Eine Stunde später sehen dieselben Journalistinnen und Journalisten im Halbparterre des schräg gegenüberliegende Rathauses die amtierende Vizebürgermeisterin und Grünen-Chefin Birgit Hebein. Die ringt bei ihrer Stellungnahmen zur aktuellen Entwicklung darum, dass ihre Gesichtszüge nicht entgleiten, und wirkt ehrlich erschüttert. Mantraartig wiederholt sie, dass die Türen der Grünen offen bleiben würden – für die SPÖ und Bürgermeister Michael Ludwig.

"Ganze Papierfabriken" zwischen SPÖ und Neos

Und sie erinnert an die zehn guten Jahre, die die beiden Parteien miteinander hatten und noch haben könnten. Denn: Als Grüne halte man Privatisierungen, etwa von Spitälern, oder Änderungen des Mietrechts für verfehlt. "Da passt kein Blatt zwischen uns und die SPÖ." Eine "ausgehungerte Sozialstadt Wien" dürfe gerade während der Corona-Krise nicht zur Diskussion stehen. Nach ihrem Dafürhalten lägen diesbezüglich "ganze Papierfabriken zwischen den Neos und der SPÖ", hofft sie auf ein Scheitern der Koalitionsverhandlungen.

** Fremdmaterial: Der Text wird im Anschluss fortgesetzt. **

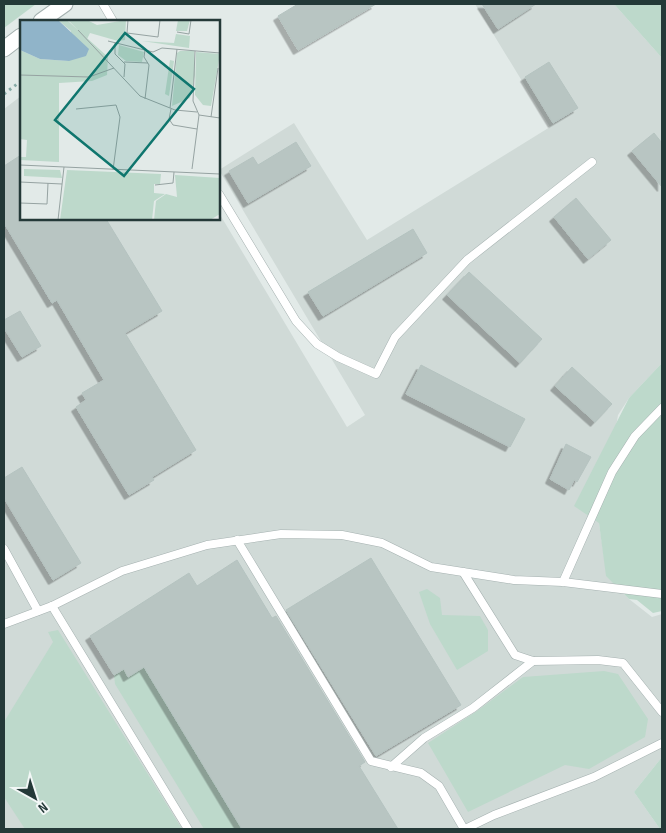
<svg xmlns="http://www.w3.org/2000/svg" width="666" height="833" font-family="'Sofia Sans Condensed',sans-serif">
  <defs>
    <filter id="shadow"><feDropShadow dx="-4.5" dy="4.5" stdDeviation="0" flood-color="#0004"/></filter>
  </defs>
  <rect width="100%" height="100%" fill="#e2eae8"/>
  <polygon fill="#d0dad7" points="475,4 614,4 662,58 662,363 629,398 618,415 599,523 607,576 629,599 652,617 662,614 662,757 634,792 660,829 4,829 4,109 21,96 21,219 219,219 219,213 347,427 365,415 219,170 294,123 367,240 550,127"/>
  <g fill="#bdd9cb">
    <polygon points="4,4 36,4 4,28"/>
    <polygon points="614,4 662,4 662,58"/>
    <polygon points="662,363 662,611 653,613 637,600 629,599 606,576 599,523 574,506 629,398"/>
    <polygon points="427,589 440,598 442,615 480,616 488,630 488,651 457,670 430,624 419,592"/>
    <polygon points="58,630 182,829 25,829 4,797 4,722 53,642 48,632"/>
    <polygon points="144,667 242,829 204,829 115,684 114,675 124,669 129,677"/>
    <polygon points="604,671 618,674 648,719 645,737 589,769 565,765 468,812 428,743 477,711 523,677"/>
    <polygon points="662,757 662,829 660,829 634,792"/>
  </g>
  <g fill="#b8c5c2" stroke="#b5c3c0" filter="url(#shadow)">
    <polygon points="298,4 376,4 298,50 278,16"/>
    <polygon points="482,4 536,4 498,29"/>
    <polygon points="549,62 578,108 553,123 525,77"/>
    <polygon points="654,133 662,143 662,187 632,151"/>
    <polygon points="296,142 311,166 248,203 229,171 253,157 258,165"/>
    <polygon points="21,155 21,219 106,219 162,311 125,333 196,450 152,477 154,480 129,495 76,407 86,400 82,393 104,380 57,300 52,303 4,223 4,166"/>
    <polygon points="576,198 611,240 588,259 554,217"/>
    <polygon points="413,229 427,253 323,316 308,292"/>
    <polygon points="469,272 542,339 520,363 447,295"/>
    <polygon points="20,311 41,346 22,357 4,328 4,320"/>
    <polygon points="421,365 525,419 510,447 406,394"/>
    <polygon points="572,367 612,404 595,422 555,386"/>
    <polygon points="566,444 591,457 577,482 574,480 569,490 550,479"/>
    <polygon points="22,467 81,563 53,580 4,498 4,478"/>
    <polygon points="371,558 461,705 376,756 286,610"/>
    <polygon points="237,560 272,618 276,616 365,762 359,766 398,829 242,829 144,667 128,677 124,669 114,675 90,636 189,573 197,586"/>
  </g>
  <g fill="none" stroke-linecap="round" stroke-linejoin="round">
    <defs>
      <g id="service">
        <polyline points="103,4 113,21"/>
        <polyline points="219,194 296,321 317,344 338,357 376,374 395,337 467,260 592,162"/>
        <polyline points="237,540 371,761 421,773 439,786 464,829"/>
        <polyline points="4,549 38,611"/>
        <polyline points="463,572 515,655 533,661 598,660 623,663 662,712"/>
        <polyline points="563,582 612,472 635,436 662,408"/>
        <polyline points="52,606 188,829"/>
        <polyline points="4,624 52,606 122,571 207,545 281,534 342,535 382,543 431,567 514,580 563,582 662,594"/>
        <polyline points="391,767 424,738 473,708 533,661"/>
        <polyline points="465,829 494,815 594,777 662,743"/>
      </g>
      <g id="tertiary">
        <polyline points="41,21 65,4"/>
        <polyline points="4,49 21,36"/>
      </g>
    </defs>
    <use href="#service" stroke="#a5b1b0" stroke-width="9"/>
    <use href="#tertiary" stroke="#a5b1b0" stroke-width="17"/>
    <polyline stroke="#86aaa6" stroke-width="3" stroke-dasharray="2.5 4" stroke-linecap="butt" points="4,94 21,81"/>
    <use href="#service" stroke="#fff" stroke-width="8"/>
    <use href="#tertiary" stroke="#fff" stroke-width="15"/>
  </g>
  <g transform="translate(20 20)">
    <rect width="200" height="200" fill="#e2eae8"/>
    <path d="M 38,0 L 48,1 L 88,37 L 87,55 L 72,61 L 39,63 L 39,142 L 0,140 L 0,137 L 6,137 L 7,120 L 0,119 L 0,30 L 20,39 L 49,41 L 51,11 ZM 48,0 L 67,0 L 77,5 L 106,0 L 105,20 L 98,21 L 70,13 L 67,19 ZM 158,0 L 170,0 L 167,11 L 156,11 ZM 156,14 L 170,16 L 169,28 L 122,21 L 154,23 ZM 99,25 L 124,32 L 122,42 L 106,41 L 98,35 ZM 160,31 L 174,31 L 175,55 L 170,78 L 152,86 L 157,33 ZM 176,32 L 200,34 L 191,86 L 183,85 L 175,75 ZM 150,40 L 154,41 L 149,76 L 145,74 ZM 4,149 L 40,150 L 42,158 L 4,156 ZM 47,150 L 141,154 L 140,164 L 134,164 L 134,173 L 145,174 L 134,181 L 132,200 L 40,200 ZM 155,155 L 200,158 L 200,194 L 190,200 L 134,200 L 136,181 L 146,174 L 157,177 Z" fill="#bdd9cb"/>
    <path d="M 0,0 L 38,0 L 69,29 L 66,36 L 49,41 L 20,39 L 0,30 Z" fill="#90b4c9"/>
    <path fill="none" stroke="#96a3a2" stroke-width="1" d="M 108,0 L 107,13 L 138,17 L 140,0M 58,10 L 120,76 L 155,90 L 177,92M 157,12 L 169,14 L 171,0M 88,21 L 133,32 L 142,28 L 200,33M 95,22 L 95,34 L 105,44 L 104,57M 104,42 L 128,43M 0,55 L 69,57 L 94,48M 125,79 L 129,45 L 124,37 L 125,30M 150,88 L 157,29M 56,89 L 96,85 L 100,97 L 93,150M 151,89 L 149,99 L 153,105 L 177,109M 179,95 L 200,98M 191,97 L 198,48M 0,145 L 200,154M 172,149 L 179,95 L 173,81 L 175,31M 0,162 L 42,164M 135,165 L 153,163 L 154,152M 0,183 L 27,184 L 28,163M 38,200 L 44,147"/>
    <path fill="#0f766e" fill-opacity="0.15" stroke="#0f766e" stroke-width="2.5" d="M 105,13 L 174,69 L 104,156 L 35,100 Z"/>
    <rect width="200" height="200" fill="none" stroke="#243938" stroke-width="2.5"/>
  </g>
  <rect width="666" height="833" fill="none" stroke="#243938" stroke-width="10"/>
  <g transform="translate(35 798) rotate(141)" stroke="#f2f7f6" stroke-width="4" paint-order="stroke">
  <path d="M0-4L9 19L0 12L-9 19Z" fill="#243938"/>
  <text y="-8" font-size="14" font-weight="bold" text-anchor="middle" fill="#243938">N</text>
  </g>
</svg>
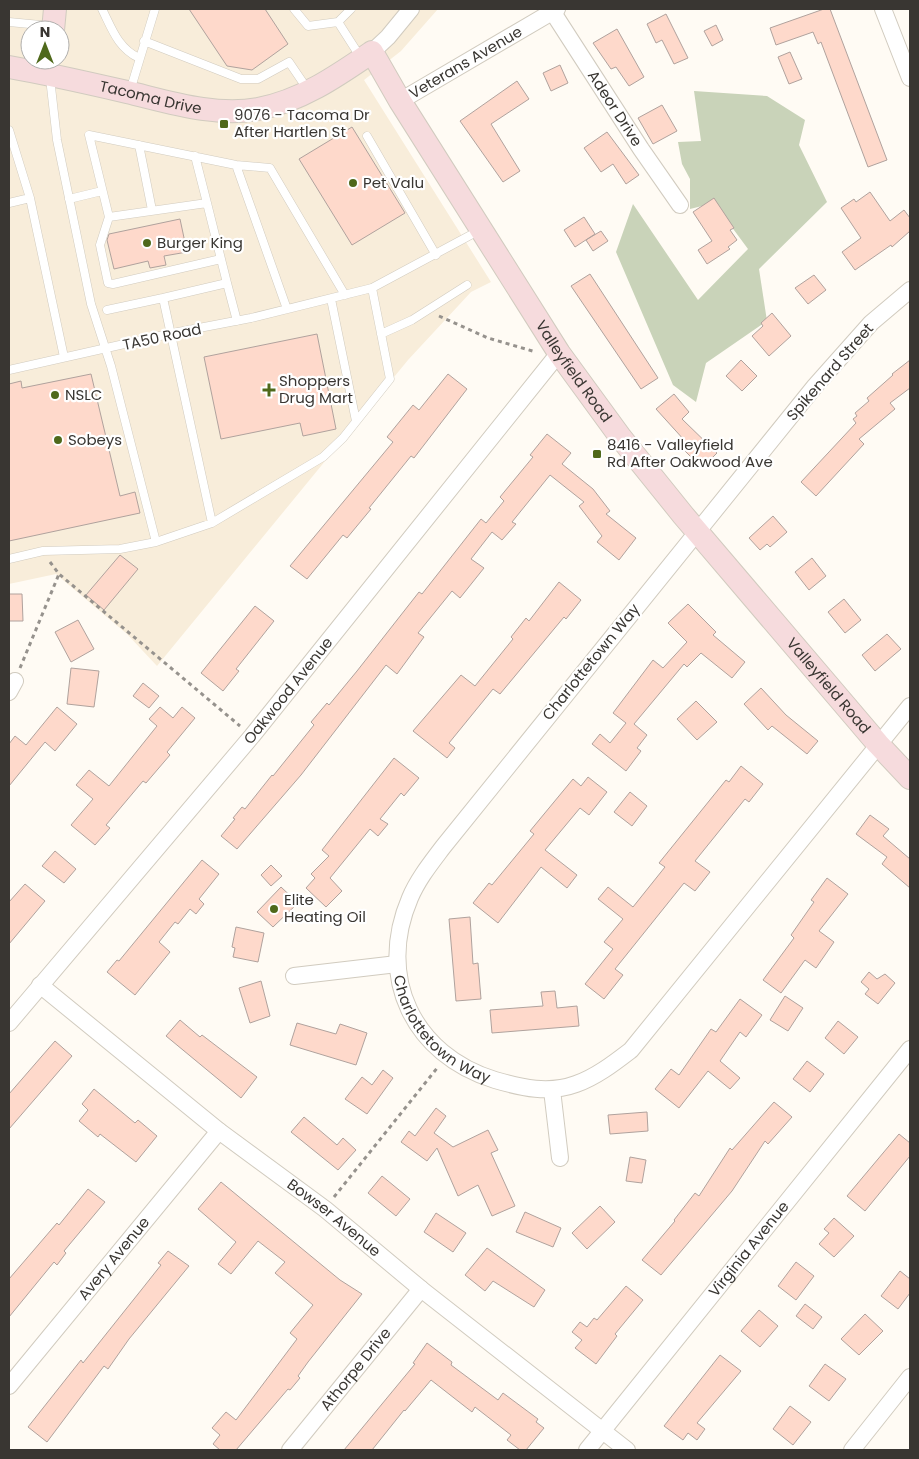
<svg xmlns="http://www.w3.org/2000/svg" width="919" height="1459" viewBox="0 0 919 1459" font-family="Poppins,sans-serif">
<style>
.built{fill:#f8edda;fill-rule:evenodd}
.green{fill:#c9d3b9}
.building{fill:#fed9cb;stroke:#b0a29d}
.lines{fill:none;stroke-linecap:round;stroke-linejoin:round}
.lane-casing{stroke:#d1cbbf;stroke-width:9}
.street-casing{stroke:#d1cbbf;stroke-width:18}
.secondary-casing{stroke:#d1cbbf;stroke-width:24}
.path{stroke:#96928d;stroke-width:3;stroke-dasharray:4 4;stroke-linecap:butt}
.lane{stroke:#fff;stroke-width:8}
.street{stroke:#fff;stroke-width:16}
.secondary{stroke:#f6dbdd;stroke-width:22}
.poi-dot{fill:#4f691b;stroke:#fff;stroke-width:2}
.labels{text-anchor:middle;stroke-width:4.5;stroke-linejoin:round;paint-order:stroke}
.street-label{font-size:15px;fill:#393632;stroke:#fff}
.poi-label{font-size:15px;fill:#393632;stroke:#fff;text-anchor:start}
</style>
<rect width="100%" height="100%" fill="#fffbf4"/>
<!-- built -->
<path class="built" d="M9 9H438L401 51 364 80 491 282 471 292 408 360 157 666 127 634 56 574 9 584ZM30 30H60V60H30Z"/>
<!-- green -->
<path class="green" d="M694 91 767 96 805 120 799 145 827 202 759 269 767 321 706 363 696 402 673 385 616 252 633 204 698 300 748 249 714 203 690 209V179L682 164 678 142 701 141Z"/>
<!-- building -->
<path class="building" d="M189 9H265L288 44 252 70 227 66Z
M824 9H830L887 160 868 167 821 42 818 44 813 32 776 45 770 28Z
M666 14 688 58 674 64 662 40 656 43 647 24Z
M716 25 723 40 712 46 704 31Z
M617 29 644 77 629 86 616 67 611 69 593 43Z
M790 52 802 79 789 84 778 57Z
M560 65 568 83 551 91 543 73Z
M517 81 529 99 491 124 520 171 503 182 460 121Z
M662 105 677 131 653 144 638 118Z
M352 127 405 213 352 245 299 159Z
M607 132 639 175 626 184 613 164 601 172 584 148Z
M870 192 890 221 904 210 910 218V231L892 247 891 245 855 270 842 252 861 238 841 208 854 199 856 202Z
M714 198 734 228 730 230 737 240 728 247 730 249 707 264 698 250 712 241 693 212Z
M584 217 595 234 575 247 564 230Z
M180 219 187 252 164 256 166 265 150 268 148 261 114 269 107 240 109 234Z
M601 231 608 241 593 251 586 240Z
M590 274 658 378 641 389 571 286Z
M814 275 826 290 808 304 795 288Z
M772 313 791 336 769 356 752 336 763 326 761 323Z
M317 334 336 429 303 436 300 423 221 439 204 357Z
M741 360 757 376 742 391 726 376Z
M910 360V388L890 403 895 409 859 439 864 444 816 496 801 482 856 423 853 419 857 416 855 413 869 401 867 398 893 375 892 374Z
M91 374 120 496 135 492 140 513 9 541V384L21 381 22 388Z
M448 374 467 389 414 458 411 456 369 508 371 509 347 538 343 535 307 579 290 566 393 442 387 437 413 405 419 410Z
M674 394 689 412 682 419 717 453 702 468 680 446 685 441 656 409Z
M547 434 571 453 562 464 593 489 610 511 606 514 636 538 619 560 597 542 602 536 579 506 584 502 550 475 512 522 516 524 502 540 492 532 471 559 484 568 460 598 452 591 418 633 424 637 397 674 386 665 301 775 237 849 221 836 235 819 233 818 242 807 245 809 272 775 273 776 314 725 311 722 327 703 329 705 357 671 419 592 422 594 481 519 486 523 504 501 500 497 533 457 530 455Z
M773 516 787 532 770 547 767 544 760 550 749 538Z
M120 555 138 569 104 610 86 595Z
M812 558 826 576 809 590 795 572Z
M559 582 581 600 566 619 564 617 500 694 493 689 449 743 455 748 447 758 413 731 461 675 475 686 513 639 511 637 526 618 529 621Z
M9 594H22L23 621H9Z
M844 599 861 620 845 633 828 612Z
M688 604 716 632 713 635 745 662 732 678 701 653 687 667 684 664 634 724 647 735 637 748 641 751 626 771 592 744 600 734 610 743 626 723 613 713 653 660 663 668 687 642 668 623Z
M255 606 274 621 236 669 239 671 223 691 201 673Z
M78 620 94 649 71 662 55 632Z
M887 634 901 649 875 671 862 655Z
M71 668 99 671 94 707 67 704Z
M143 683 159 696 149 708 133 696Z
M761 688 786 715 818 741 807 754 772 726 768 730 744 704Z
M696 701 717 722 697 740 677 719Z
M57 707 77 724 55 751 45 742 9 786V744L15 736 26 745Z
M160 707 173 718 182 707 195 718 167 752 170 755 146 783 143 781 106 825 110 828 95 845 71 825 93 799 76 785 89 770 109 786 157 726 149 719Z
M394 758 419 778 404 796 401 793 380 819 388 824 378 836 370 829 330 878 342 891 326 907 306 888 315 878 311 874 329 856 322 850Z
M741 766 763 784 749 802 745 799 695 861 710 872 695 891 684 883 615 969 623 975 604 999 585 984 613 949 604 942 623 919 598 899 608 887 633 907 665 867 659 863 726 780 729 782Z
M588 777 607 792 589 815 580 808 545 850 577 875 567 888 541 867 498 923 473 903 489 883 492 885 534 834 530 831 573 779 581 786Z
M630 792 647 806 632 826 614 812Z
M870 815 889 829 883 836 910 859V888L882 864 887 857 856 834Z
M55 851 76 869 64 883 42 866Z
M202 860 219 874 199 899 204 904 196 914 190 909 178 924 175 922 159 942 170 952 135 995 107 972 117 960 119 961Z
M271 865 282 876 271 886 261 875Z
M827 878 848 894 819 931 834 942 816 968 805 960 781 993 763 980 794 938 791 935 814 902 811 900Z
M25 884 45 901 9 944V902Z
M281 887 298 903 273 927 257 912Z
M470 917 473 964 478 963 481 999 456 1001 449 919Z
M236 927 264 933 258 962 233 957 235 948 232 947Z
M869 972 877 979 885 974 895 983 878 1004 865 994 869 989 861 982Z
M261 981 270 1016 250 1023 239 988Z
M555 991 557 1008 577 1006 579 1026 492 1033 490 1010 543 1006 541 992Z
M785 996 803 1008 788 1031 770 1020Z
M740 999 762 1015 746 1037 740 1032 720 1061 740 1078 730 1089 708 1071 679 1108 655 1089 671 1069 679 1075 711 1029 716 1032Z
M180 1020 200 1037 202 1035 257 1077 241 1098 166 1036Z
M838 1021 858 1037 844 1054 825 1038Z
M297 1023 336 1034 340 1024 367 1033 356 1065 290 1045Z
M55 1041 72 1056 9 1129V1094Z
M807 1061 824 1074 810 1092 793 1079Z
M383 1070 393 1078 367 1114 345 1099 362 1077 372 1085Z
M94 1089 135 1123 138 1120 157 1136 136 1162 100 1134 98 1137 79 1121 88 1110 82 1104Z
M774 1102 792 1117 768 1144 765 1141 732 1191 661 1275 642 1260 675 1221 674 1220 695 1193 699 1196 730 1148 732 1150Z
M436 1108 446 1116 434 1133 453 1147 488 1130 498 1150 491 1153 515 1206 492 1216 478 1185 458 1196 437 1148 427 1161 401 1142 409 1131 415 1136Z
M647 1112 648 1131 610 1134 608 1115Z
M304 1117 337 1145 343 1138 356 1150 338 1170 291 1132Z
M899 1134 910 1143V1156L865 1211 847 1196Z
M630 1157 646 1160 642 1183 626 1181Z
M382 1176 410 1199 396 1216 368 1193Z
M221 1182 340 1280 362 1294 308 1362 298 1376 300 1378 290 1390 288 1389 236 1450H220L213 1444 220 1435 212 1428 226 1412 236 1420 297 1339 290 1333 313 1305 275 1273 285 1262 258 1241 231 1274 218 1264 236 1242 198 1209Z
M88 1189 105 1202 64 1251 66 1253 57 1265 54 1262 9 1317V1279L57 1223 59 1225Z
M600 1206 615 1222 587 1249 572 1233Z
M525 1212 561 1228 553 1247 516 1232Z
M436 1213 466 1233 453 1252 424 1232Z
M834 1218 854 1236 834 1257 819 1244 829 1233 824 1229Z
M487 1248 545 1290 534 1307 493 1281 485 1291 465 1275Z
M168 1251 189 1266 129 1339 108 1369 104 1366 47 1442 28 1427 81 1360 83 1363 142 1289 161 1265 158 1263Z
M796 1262 814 1276 796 1300 778 1286Z
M900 1271 910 1279V1293L898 1309 881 1296Z
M626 1286 643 1300 615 1334 617 1336 596 1364 575 1348 582 1340 572 1332 580 1322 587 1327 594 1318 597 1320Z
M805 1304 822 1317 813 1329 796 1316Z
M759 1310 778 1326 760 1347 741 1331Z
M865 1314 883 1331 859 1355 841 1339Z
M427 1343 452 1362 451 1365 498 1400 503 1393 538 1419 536 1422 544 1428 526 1450H520L507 1440 511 1435 475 1407 472 1412 431 1380 405 1411 404 1410 372 1450H344L415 1364 413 1363Z
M720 1355 741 1371 697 1423 705 1429 697 1440 688 1433 683 1440 664 1426Z
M825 1364 846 1379 829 1401 809 1386Z
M790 1406 811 1422 793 1445 773 1429Z"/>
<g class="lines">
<defs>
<path id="lane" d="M102 9C112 29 118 48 139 58
M294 9 308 26 338 22 351 9
M9 22 51 26
M338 22 361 58
M144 41 241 79H258L289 62 308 90
M130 91 155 9
M9 130 30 198
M367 136 436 255
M139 145 152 210
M195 156 207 203
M236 165 287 309
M69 199 102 191
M9 203 30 198 64 357
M109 217 100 245 108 283 113 284 221 259
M227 283 237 321
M331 299 356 421
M107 310 163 298
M381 334 412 320 467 285
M9 370 173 333 251 318 372 288 480 230
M212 523 163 298 227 283 207 203 109 217 89 135 236 165 270 168 345 295
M156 542 212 523 323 457 343 438 390 379 372 288
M9 559 43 551 120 549 156 542 111 366 91 304 57 140 50 78"/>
<g id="street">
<path d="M883 9 910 78"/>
<path id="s1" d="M552 11 641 149 680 205"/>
<path d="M372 52 388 37 411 9"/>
<path id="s2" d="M400 101 557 9"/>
<path id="s3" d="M910 290 871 323 815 386 443 847C431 863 418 879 410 898 376 977 413 1055 495 1080 522 1088 549 1094 576 1084 596 1077 614 1063 631 1050L910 706"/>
<path d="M9 692 15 681"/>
<path d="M294 976 397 964"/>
<path id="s4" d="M40 985 219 1131 325 1209 421 1289 627 1450"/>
<path id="s5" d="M9 1023 252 736 559 353"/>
<path d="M552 1090 560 1158"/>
<path id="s6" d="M9 1386 219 1131"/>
<path id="s7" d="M290 1450 421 1289"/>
<path id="s8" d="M587 1450 910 1049"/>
<path d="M852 1450 910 1377"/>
</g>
<g id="secondary">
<path d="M53 30 55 9"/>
<path id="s9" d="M9 67C49 74 88 83 127 92 169 102 215 117 258 109 301 101 337 76 372 52L400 101 559 353 621 438 683 515 878 744 910 778"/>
</g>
</defs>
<!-- lane casing -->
<use href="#lane" class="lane-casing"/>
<!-- street casing -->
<use href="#street" class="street-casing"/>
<!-- secondary casing -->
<use href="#secondary" class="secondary-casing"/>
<!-- path -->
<path class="path" d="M439 316 488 338 536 352
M50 562 59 574 240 726
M20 668 59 574
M334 1197 438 1067"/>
<!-- lane -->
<use href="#lane" class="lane"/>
<!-- street -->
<use href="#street" class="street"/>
<!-- secondary -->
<use href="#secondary" class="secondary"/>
</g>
<!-- markers -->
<g class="poi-dot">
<rect x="219" y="119" width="10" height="10" rx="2.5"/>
<circle cx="353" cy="183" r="5"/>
<circle cx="147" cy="243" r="5"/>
<path d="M266.5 382.5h5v5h5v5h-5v5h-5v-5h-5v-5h5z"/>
<circle cx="55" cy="395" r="5"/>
<circle cx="58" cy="440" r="5"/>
<rect x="592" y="449" width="10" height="10" rx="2.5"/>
<circle cx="274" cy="909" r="5"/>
</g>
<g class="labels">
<!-- street labels -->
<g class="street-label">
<text dy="5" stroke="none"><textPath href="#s2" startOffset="76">Veterans Avenue</textPath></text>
<text dy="5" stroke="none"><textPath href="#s9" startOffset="145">Tacoma Drive</textPath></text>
<text dy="5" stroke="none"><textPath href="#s1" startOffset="116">Adeor Drive</textPath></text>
<text transform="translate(162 337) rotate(-12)" y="5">TA50 Road</text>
<text dy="5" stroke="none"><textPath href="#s9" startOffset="760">Valleyfield Road</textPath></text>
<text transform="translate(830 372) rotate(-49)" y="5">Spikenard Street</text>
<text transform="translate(591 662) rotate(-51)" y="5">Charlottetown Way</text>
<text dy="5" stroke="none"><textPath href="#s9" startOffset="1165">Valleyfield Road</textPath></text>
<text dy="5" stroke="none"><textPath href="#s5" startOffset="434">Oakwood Avenue</textPath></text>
<text dy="5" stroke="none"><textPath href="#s3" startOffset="940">Charlottetown Way</textPath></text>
<text dy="5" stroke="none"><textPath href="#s4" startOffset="375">Bowser Avenue</textPath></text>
<text dy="5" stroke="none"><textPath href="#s8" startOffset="258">Virginia Avenue</textPath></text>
<text dy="5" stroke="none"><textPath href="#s6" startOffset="165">Avery Avenue</textPath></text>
<text dy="5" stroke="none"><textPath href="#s7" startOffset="104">Athorpe Drive</textPath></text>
</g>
<!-- poi labels -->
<g class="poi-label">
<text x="234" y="120">9076 - Tacoma Dr<tspan x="234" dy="17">After Hartlen St</tspan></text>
<text x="363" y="188">Pet Valu</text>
<text x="157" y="248">Burger King</text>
<text x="279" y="386">Shoppers<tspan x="279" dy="17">Drug Mart</tspan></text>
<text x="65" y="400">NSLC</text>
<text x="68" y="445">Sobeys</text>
<text x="607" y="450">8416 - Valleyfield<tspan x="607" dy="17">Rd After Oakwood Ave</tspan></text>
<text x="284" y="905">Elite<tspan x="284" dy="17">Heating Oil</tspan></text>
</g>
</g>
<!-- border -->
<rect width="919" height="1459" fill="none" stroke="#393632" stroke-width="20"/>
<!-- north arrow -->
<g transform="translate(45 45)"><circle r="24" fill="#ffffff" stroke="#b0afad"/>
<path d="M0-4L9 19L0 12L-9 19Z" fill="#4f691b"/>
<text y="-8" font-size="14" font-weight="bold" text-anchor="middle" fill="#393632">N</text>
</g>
</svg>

Fragen, ob es vielleicht an ihrer Person liege, dass Ludwig die Neos präferiere, beantwortet Hebein nicht direkt. "Ich halte Stimmungsbilder, die transportiert wurden, für völlig falsch", man habe in der Rathauskoalition "immer konstruktiv zusammengearbeitet". Erfreut seien sie und die Grünen über die Bürgermeisterentscheidung aber nicht, schließlich hätten die Partei und sie bei der jüngsten Wahl ja auch das beste Ergebnis der Geschichte geholt. Aber, leicht fatalistisch: "Die SPÖ hat diese Entscheidung getroffen."

Nicht festlegen will sie sich daher auch, ob sie im Fall einer Oppositionsrolle Klubobfrau oder nichtamtsführende Stadträtin werden wolle. Denn die Hoffnung auf eine Verlängerung beziehungsweise "einen Neustart" der Koalition, mit der die Grünen auch im Wahlkampf geworben haben, scheint noch zu leben. "Es gibt keine Inhalte, die nicht überbrückbar sind", drückt Hebein es aus.

"Wo ein Wille, da ein Weg"

Ob ein Termindruck drohe, wenn Ludwig nach einem Scheitern der Verhandlungen mit den Neos doch durch die offene Tür der Grünen kommen würde? Schließlich hat der Bürgermeister im Vorfeld ja eine Regierungsbildung bis Mitte November avisiert. "Wo ein Wille, da ein Weg", meint die Grünen-Frontfrau lapidar.

Die dritte Partei, mit der die SPÖ sondiert hat, die Wiener ÖVP, nimmt die Entscheidung offiziell gelassen. "Dieses Ergebnis war erwartbar und kommt nicht überraschend", hieß es in einer Aussendung am Dienstag. Aus Sicht der ÖVP habe sich die SPÖ "für den bequemsten Weg mit dem schwächsten Partner" entschieden.

Von Haus aus nicht im Rennen um einen Platz neben Ludwig waren ja die Freiheitlichen. "Die Neos haben das Anbiederungsmatch vorerst gewonnen", kommentierte der Wiener FPÖ-Chef Dominik Nepp die Entscheidung. "Es ist peinlich, wie sich ÖVP, Grüne und Neos dem Bürgermeister Ludwig an den Hals geworfen haben, um als Anhängsel seine Mehrheit absichern zu dürfen. In Wahrheit ging es nur um 'Wer bietet weniger', und die Neos haben dieses Match vorerst gewonnen."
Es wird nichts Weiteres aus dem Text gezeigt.